#### Aim a:
How many lines in the rows below contain the word "collectors"? Reply with the number alone.

#### Source text:
================

Friday, May 11, 2018

Inequality a b c

For $a,b,c \geq 0$ prove that: $$2(a+b+c)^2 + 3(ab+bc+ca) \geq (a+b+c)(\sqrt{a} + \sqrt{b} + \sqrt{c})^2$$


This is equivalent to: $$(a+b+c)^2 + 3(ab+bc+ca) \geq 6(a+b+c)(\sqrt{ab} + \sqrt{bc} + \sqrt{ca})$$ which is the cyclic sum of: $$(a+b+c)^2 + 9ab \geq 6 \sqrt{ab}(a+b+c)$$ which is true by AM-GM.


Find all $\lambda$ such that this holds for all $a,b,c \geq 0$: $$(a+b+c)^2 + \lambda (ab+bc+ca) \geq \frac{\lambda + 3}{9}(a+b+c)(\sqrt{a}+\sqrt{b}+\sqrt{c})^2$$


For $0 \leq \lambda \leq 3/2$ we can show it by proving the original problem, and realizing that: $$3(a+b+c)^2 \geq (a+b+c)(\sqrt{a} + \sqrt{b} + \sqrt{c})^2$$ is just AM-RMS.

Wednesday, May 9, 2018

Inequality x y z

If $x,y,z$ are positive numbers such that $x+y+z = 1$ show that: $$ \frac{1}{x+y} + \frac{1}{x+z}+ \frac{1}{y+z} + \frac{9}{2} \geq \frac{3}{1 - (\frac{x-y}{2})^2} + \frac{3}{1 - (\frac{y-z}{2})^2} + \frac{3}{1 - (\frac{x-z}{2})^2}$$

(Hopefully) Correct Solution

WLOG we may assume that $x \geq y \geq z$. And for now we assume that $2y \geq x+z$ (the case where $2y < x+z$ is handled later below).

By AM-HM: $$\frac{1}{y+z} + \frac{1}{y+z} + \frac{1}{x+z} \geq \frac{9}{(y+z)+(y+z)+(x+z)} = \frac{9}{1+y+2z} = \frac{9}{2+z-x}$$ $$\frac{1}{y+z} + \frac{1}{x+z} + \frac{1}{x+z} \geq \frac{9}{1+x+2z} = \frac{9}{2+z-y}$$ Adding the two inequalities: $$ \frac{1}{y+z} + \frac{1}{x+z} \geq \frac{3}{2+z-x} + \frac{3}{2+z-y} $$ (Call this inequality 1).

================

#### Stored rows:
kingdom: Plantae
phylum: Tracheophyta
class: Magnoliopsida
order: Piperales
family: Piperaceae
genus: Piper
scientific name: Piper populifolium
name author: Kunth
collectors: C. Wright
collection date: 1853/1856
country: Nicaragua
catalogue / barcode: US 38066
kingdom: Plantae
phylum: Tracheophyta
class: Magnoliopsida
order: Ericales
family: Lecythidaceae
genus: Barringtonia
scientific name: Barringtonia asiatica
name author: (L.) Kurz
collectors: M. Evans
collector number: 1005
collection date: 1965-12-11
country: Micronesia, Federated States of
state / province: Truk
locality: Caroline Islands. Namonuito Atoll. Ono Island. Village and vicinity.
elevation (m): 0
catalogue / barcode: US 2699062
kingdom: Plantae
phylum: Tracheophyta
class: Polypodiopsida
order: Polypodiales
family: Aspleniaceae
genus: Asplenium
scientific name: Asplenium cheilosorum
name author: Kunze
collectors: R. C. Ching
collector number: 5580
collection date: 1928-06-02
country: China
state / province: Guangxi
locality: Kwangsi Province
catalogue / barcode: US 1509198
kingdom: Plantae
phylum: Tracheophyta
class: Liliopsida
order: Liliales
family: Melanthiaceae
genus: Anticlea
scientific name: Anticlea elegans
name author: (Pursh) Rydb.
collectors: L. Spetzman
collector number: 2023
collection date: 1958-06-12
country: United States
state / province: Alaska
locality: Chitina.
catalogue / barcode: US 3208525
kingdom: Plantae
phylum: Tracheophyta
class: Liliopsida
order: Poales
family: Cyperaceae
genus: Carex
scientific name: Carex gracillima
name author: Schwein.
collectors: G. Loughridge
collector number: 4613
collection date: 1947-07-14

================

#### Aim b:
In the inequality notes, what ordering of x, y, z is assumed without loss of generality?

#### Exercise solution a:
5

#### Exercise solution b:
x ≥ y ≥ z